Cassie woke up, a smile on her face and the smell of the sea in her nose. Her dreams of late were all that made it possible for her to get out of bed in the mornings, but as much as she needed them and went through her day with the thought of going to bed and being able to dream, she reminded herself that that’s all they were: Dreams. Dream or not, she likes me, she thought to herself, wanting to shout, and finding herself giggling aloud at the thought; she likes me and actually wants to spend time with me. Someday I’m going to meet someone just like her, Cassie resolved, even if I have to sail around the whole world to find her.

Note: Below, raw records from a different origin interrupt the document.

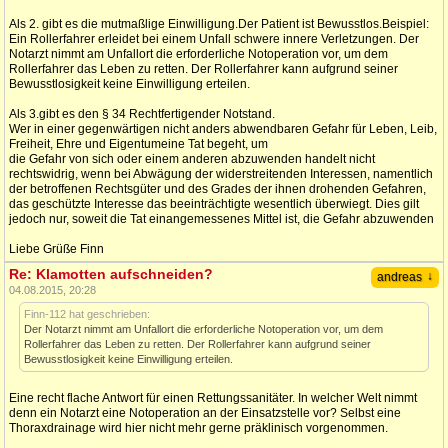
Als 2. gibt es die mutmaßlige Einwilligung.Der Patient ist Bewusstlos.Beispiel:
Ein Rollerfahrer erleidet bei einem Unfall schwere innere Verletzungen. Der
Notarzt nimmt am Unfallort die erforderliche Notoperation vor, um dem
Rollerfahrer das Leben zu retten. Der Rollerfahrer kann aufgrund seiner
Bewusstlosigkeit keine Einwilligung erteilen.
Als 3.gibt es den § 34 Rechtfertigender Notstand.
Wer in einer gegenwärtigen nicht anders abwendbaren Gefahr für Leben, Leib,
Freiheit, Ehre und Eigentumeine Tat begeht, um
die Gefahr von sich oder einem anderen abzuwenden handelt nicht
rechtswidrig, wenn bei Abwägung der widerstreitenden Interessen, namentlich
der betroffenen Rechtsgüter und des Grades der ihnen drohenden Gefahren,
das geschützte Interesse das beeinträchtigte wesentlich überwiegt. Dies gilt
jedoch nur, soweit die Tat einangemessenes Mittel ist, die Gefahr abzuwenden
Liebe Grüße Finn
Re: Klamotten aufschneiden?
↓
andreas
04.08.2015, 20:28
Finn-112 hat geschrieben:
Der Notarzt nimmt am Unfallort die erforderliche Notoperation vor, um dem
Rollerfahrer das Leben zu retten. Der Rollerfahrer kann aufgrund seiner
Bewusstlosigkeit keine Einwilligung erteilen.
Eine recht flache Antwort für einen Rettungssanitäter. In welcher Welt nimmt
denn ein Notarzt eine Notoperation an der Einsatzstelle vor? Selbst eine
Thoraxdrainage wird hier nicht mehr gerne präklinisch vorgenommen.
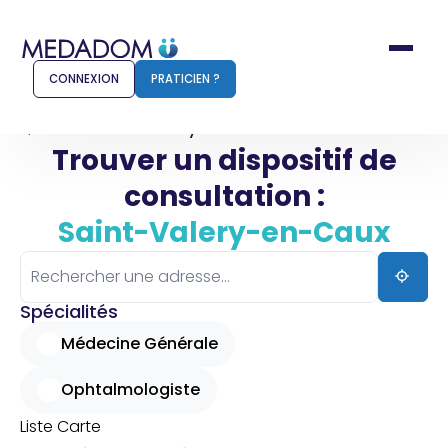
CONNEXION
PRATICIEN ?
Accueil
Saint-Valery-en-Caux
Trouver un dispositif de
consultation :
Comment ça marche ?
Notr
Saint-Valery-en-Caux
Pour les patients
Pour
Pharmacien
Méd
Spécialités
Médecine Générale
Ophtalmologiste
Connexion
Liste
Carte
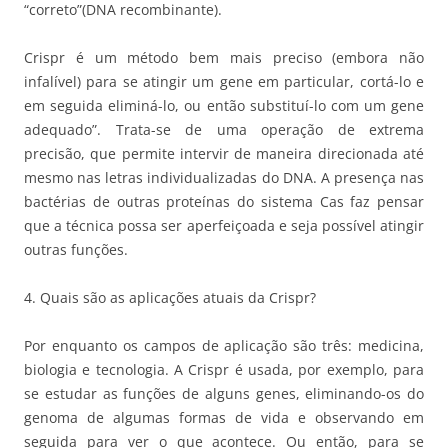
“correto”(DNA recombinante).
Crispr é um método bem mais preciso (embora não
infalível) para se atingir um gene em particular, cortá-lo e
em seguida eliminá-lo, ou então substituí-lo com um gene
adequado”. Trata-se de uma operação de extrema
precisão, que permite intervir de maneira direcionada até
mesmo nas letras individualizadas do DNA. A presença nas
bactérias de outras proteínas do sistema Cas faz pensar
que a técnica possa ser aperfeiçoada e seja possível atingir
outras funções.
4. Quais são as aplicações atuais da Crispr?
Por enquanto os campos de aplicação são três: medicina,
biologia e tecnologia. A Crispr é usada, por exemplo, para
se estudar as funções de alguns genes, eliminando-os do
genoma de algumas formas de vida e observando em
seguida para ver o que acontece. Ou então, para se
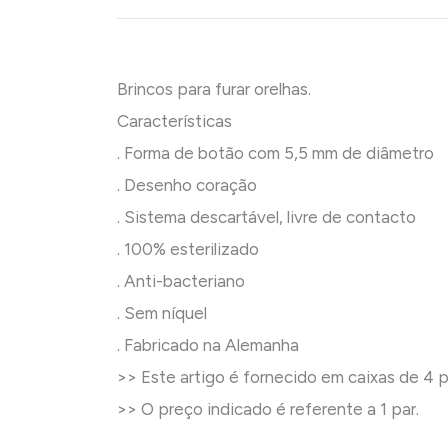
Brincos para furar orelhas.
Características
. Forma de botão com 5,5 mm de diâmetro
. Desenho coração
. Sistema descartável, livre de contacto
. 100% esterilizado
. Anti-bacteriano
. Sem níquel
. Fabricado na Alemanha
>> Este artigo é fornecido em caixas de 4 p
>> O preço indicado é referente a 1 par.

I wish I could tell mum about her, Cassie thought with a grin, as she put Yan back in his crib and shuffled sleepily off to her bed. And somehow thinking this didn’t bring with it the crushing guilt or overwhelming sadness of the past few months. I wish I could tell mum about a lot of things, Cassie mused. Imagine, me meeting someone in my dreams. There aren’t too many people around here who’d believe me if I told them that. They’d probably say that I made it up, or that I was crazy. Maybe I am crazy, Cassie decided with a sleepy smile, but if being sane means not being friends with Adharshala, I guess I’ll just be crazy. And thinking this, she fell back asleep.